**YOUR GOAL**
After locating "TABLE 1 Cross" in the listing below, copy that line and each one after it exactly, ending with the line that has "thin DLE NBE".

**GIVEN ENTRIES**
************
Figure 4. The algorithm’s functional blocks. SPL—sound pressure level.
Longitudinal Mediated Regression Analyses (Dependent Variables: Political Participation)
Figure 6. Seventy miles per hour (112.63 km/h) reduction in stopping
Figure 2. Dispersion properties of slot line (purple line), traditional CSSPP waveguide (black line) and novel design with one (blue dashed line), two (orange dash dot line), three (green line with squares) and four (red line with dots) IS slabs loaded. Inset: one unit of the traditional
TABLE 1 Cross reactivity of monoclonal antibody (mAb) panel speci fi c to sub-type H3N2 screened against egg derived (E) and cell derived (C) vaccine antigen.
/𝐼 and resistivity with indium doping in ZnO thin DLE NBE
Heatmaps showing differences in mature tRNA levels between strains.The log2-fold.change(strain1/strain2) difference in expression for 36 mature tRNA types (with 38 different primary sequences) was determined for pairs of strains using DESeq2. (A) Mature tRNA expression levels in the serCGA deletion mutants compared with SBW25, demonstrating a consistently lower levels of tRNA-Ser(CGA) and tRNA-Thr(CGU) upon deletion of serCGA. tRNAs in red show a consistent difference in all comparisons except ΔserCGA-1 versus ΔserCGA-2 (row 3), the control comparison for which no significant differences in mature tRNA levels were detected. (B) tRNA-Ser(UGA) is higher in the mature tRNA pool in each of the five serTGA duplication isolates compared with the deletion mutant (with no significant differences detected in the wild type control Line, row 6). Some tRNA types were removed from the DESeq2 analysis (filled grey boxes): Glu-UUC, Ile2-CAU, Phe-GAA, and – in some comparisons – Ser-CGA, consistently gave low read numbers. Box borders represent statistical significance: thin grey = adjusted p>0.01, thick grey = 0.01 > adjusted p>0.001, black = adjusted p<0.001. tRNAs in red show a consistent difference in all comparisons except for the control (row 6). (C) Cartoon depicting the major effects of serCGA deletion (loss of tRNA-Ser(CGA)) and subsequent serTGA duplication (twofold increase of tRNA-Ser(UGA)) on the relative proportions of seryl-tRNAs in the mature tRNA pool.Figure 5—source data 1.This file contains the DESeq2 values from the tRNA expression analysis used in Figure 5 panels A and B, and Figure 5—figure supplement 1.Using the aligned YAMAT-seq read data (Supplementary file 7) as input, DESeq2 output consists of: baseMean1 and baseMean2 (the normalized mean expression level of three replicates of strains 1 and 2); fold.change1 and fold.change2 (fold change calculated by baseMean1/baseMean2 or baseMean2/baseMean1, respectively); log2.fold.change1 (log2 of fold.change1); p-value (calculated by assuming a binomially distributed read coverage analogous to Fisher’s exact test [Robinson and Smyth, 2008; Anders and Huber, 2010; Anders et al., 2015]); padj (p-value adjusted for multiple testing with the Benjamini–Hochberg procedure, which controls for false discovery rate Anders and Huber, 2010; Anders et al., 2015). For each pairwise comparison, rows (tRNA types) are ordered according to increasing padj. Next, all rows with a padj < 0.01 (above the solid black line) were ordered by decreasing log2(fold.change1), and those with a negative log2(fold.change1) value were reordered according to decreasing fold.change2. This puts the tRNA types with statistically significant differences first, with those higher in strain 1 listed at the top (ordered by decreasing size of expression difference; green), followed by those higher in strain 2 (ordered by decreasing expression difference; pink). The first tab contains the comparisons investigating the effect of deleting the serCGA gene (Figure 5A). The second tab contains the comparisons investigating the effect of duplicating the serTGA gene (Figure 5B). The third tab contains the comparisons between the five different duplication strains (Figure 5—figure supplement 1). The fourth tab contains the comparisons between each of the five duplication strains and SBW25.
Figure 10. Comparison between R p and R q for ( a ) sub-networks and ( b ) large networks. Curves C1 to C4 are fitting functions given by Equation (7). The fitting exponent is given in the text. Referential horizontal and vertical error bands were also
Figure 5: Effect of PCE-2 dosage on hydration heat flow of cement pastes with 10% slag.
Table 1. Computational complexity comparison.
************
**FINISHED EXERCISE**
TABLE 1 Cross reactivity of monoclonal antibody (mAb) panel speci fi c to sub-type H3N2 screened against egg derived (E) and cell derived (C) vaccine antigen.
/𝐼 and resistivity with indium doping in ZnO thin DLE NBE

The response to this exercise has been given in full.